Btrfs "Reserve Flush Emergency" Feature Heading To Linux 6.2
Josef Bacik who authored the change explained:
Inside of [Facebook], as well as some user reports, we've had a consistent problem of occasional ENOSPC transaction aborts. Inside FB we were seeing ~100-200 ENOSPC aborts per day in the fleet, which is a really low occurrence rate given the size of our fleet, but it's not nothing.
So introduce a new flushing state, BTRFS_RESERVE_FLUSH_EMERGENCY. This gets used in the case that we've exhausted our reserve and the global reserve. It simply forces a reservation if we have enough actual space on disk to make the reservation, which is almost always the case. This keeps us from hitting ENOSPC aborts in these odd occurrences where we've not kept up with the delayed work.

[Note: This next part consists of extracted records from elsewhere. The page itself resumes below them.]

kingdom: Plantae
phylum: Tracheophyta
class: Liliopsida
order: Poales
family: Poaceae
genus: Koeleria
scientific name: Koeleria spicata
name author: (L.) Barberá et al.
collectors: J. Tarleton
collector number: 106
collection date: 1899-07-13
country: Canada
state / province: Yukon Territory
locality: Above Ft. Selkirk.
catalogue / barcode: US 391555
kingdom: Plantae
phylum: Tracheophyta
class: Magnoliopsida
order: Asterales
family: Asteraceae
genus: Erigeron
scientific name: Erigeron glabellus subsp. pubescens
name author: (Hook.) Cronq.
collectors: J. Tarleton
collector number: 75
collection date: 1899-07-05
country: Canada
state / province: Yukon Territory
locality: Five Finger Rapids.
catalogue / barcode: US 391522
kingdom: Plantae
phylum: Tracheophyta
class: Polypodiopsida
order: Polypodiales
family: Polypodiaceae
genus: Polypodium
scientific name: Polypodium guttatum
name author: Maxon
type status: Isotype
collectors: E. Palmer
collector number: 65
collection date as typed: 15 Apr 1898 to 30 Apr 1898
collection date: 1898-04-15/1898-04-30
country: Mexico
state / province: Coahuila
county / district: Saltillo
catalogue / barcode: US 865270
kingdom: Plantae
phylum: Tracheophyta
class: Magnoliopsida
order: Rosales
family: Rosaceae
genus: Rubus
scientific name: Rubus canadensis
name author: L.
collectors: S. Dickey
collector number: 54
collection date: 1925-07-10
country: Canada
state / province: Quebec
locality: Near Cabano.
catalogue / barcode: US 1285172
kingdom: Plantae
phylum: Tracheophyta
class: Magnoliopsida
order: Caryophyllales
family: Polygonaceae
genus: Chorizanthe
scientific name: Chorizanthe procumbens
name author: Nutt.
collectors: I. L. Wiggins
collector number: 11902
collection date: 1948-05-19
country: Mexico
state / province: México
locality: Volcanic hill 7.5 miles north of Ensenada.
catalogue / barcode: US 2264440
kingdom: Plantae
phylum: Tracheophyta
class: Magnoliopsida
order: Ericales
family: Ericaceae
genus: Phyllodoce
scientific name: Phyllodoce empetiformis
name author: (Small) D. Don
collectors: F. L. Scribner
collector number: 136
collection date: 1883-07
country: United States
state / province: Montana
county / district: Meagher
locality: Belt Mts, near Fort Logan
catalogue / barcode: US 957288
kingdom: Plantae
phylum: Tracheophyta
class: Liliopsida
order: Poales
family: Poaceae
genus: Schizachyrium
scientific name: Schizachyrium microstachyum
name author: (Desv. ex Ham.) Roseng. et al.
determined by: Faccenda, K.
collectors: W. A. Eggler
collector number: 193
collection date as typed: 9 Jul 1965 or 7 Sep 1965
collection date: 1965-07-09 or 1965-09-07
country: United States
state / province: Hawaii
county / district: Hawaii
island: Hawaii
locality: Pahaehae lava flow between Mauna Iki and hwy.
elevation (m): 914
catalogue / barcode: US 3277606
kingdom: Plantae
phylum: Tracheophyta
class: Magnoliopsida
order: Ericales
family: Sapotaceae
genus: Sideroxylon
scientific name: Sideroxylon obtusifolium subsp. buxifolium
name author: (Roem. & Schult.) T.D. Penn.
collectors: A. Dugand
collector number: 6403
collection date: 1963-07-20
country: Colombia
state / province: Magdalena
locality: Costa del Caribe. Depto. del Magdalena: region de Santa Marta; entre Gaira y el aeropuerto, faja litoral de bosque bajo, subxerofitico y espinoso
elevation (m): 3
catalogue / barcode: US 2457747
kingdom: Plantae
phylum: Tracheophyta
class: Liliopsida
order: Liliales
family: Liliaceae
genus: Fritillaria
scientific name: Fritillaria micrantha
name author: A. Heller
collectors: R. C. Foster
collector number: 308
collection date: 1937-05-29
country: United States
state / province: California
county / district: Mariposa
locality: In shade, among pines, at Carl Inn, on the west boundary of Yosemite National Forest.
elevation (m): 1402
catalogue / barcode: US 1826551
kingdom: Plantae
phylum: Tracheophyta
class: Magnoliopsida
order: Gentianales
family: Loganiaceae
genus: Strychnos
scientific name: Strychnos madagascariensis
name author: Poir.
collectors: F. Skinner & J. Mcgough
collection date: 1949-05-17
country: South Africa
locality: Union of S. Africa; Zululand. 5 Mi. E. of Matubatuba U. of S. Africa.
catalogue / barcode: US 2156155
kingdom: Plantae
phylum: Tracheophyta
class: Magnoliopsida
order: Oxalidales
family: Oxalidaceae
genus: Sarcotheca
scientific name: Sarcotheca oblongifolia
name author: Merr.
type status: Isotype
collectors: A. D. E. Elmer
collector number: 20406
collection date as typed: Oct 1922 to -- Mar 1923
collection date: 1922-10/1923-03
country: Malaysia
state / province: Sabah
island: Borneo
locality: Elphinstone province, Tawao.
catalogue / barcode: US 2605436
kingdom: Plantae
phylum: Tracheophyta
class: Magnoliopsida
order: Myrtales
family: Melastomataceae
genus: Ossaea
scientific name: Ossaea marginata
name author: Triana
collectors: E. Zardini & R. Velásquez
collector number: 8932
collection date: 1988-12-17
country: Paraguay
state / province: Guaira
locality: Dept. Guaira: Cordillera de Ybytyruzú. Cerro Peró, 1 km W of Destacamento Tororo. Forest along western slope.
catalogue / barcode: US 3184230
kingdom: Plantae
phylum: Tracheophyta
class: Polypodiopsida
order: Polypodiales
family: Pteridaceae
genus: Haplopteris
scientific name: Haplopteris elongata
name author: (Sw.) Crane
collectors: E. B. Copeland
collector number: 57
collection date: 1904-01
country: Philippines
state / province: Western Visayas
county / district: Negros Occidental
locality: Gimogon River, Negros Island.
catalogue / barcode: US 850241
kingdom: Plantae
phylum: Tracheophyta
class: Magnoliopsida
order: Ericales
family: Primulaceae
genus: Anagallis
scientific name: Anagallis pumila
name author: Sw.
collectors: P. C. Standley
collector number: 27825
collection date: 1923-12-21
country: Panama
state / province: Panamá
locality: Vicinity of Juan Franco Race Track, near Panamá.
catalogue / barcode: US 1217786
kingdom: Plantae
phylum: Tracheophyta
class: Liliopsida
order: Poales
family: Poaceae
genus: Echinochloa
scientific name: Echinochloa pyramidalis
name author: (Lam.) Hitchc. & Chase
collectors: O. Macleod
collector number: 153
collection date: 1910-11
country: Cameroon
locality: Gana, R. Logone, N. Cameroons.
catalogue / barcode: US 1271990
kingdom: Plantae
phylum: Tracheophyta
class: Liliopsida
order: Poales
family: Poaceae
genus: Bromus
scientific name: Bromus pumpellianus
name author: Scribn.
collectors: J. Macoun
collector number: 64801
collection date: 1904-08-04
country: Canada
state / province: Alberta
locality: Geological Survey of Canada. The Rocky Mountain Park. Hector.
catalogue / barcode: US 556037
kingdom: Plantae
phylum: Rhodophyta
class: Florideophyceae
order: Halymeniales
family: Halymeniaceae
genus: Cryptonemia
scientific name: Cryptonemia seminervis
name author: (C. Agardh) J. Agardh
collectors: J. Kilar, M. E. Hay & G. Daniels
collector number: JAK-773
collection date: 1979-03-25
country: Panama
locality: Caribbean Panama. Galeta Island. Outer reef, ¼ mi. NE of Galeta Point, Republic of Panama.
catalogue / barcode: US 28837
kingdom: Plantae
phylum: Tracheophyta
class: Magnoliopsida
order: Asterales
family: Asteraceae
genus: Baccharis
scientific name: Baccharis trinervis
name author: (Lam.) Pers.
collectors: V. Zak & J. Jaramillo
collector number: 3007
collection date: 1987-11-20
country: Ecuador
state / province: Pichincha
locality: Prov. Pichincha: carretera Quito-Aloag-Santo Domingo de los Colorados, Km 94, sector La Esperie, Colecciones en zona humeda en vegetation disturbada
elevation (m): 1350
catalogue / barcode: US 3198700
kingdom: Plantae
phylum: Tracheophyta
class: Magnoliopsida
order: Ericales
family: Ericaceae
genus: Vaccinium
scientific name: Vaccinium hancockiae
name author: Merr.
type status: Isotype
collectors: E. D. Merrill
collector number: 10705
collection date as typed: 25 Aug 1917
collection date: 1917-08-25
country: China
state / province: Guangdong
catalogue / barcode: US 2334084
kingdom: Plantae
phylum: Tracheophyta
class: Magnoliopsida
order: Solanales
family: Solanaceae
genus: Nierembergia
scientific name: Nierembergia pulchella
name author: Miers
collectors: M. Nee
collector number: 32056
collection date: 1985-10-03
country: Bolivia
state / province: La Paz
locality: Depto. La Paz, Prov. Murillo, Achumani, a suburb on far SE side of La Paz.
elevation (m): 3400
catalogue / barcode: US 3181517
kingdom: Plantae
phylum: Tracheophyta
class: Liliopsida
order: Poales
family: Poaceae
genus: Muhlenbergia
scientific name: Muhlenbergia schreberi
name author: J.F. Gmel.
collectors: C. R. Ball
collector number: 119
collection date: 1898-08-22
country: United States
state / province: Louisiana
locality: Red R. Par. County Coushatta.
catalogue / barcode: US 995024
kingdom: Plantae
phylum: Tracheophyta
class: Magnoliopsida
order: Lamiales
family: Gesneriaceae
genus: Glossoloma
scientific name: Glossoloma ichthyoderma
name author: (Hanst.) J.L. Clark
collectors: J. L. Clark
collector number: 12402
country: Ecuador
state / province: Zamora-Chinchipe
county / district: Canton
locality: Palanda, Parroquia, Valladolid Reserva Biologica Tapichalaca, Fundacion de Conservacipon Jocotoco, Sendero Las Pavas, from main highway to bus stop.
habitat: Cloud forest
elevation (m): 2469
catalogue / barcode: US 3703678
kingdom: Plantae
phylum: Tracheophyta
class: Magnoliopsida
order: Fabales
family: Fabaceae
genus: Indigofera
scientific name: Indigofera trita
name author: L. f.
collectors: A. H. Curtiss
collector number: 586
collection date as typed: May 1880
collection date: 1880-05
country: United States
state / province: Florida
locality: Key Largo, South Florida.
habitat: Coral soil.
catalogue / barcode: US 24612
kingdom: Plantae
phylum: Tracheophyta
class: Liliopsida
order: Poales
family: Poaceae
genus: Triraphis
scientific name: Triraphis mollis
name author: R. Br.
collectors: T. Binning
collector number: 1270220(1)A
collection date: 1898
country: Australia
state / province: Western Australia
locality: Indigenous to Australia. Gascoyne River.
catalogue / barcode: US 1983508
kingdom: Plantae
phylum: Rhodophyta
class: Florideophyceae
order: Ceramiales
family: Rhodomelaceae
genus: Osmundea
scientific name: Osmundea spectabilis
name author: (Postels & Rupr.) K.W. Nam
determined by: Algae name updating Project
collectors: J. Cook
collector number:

Fixing this in a complete way is going to be relatively complicated and time consuming. This patch is what I discussed with Filipe earlier this year, and what I put into our kernels inside FB. With this patch we're down to 1-2 ENOSPC aborts per week, which is a significant reduction. This is a decent stop gap until we can work out a more wholistic
solution to these two corner cases.
The corner cases where they were hitting these issues were with delayed allocation and deayed refs reserve. More details within this patch that is now part of Btrfs' "for-next" branch ahead of the Linux 6.2 merge window. But long story short it's good news if you have been challenged by Btrfs out-of-space (ENOSPC) transaction abort problems with the file-system.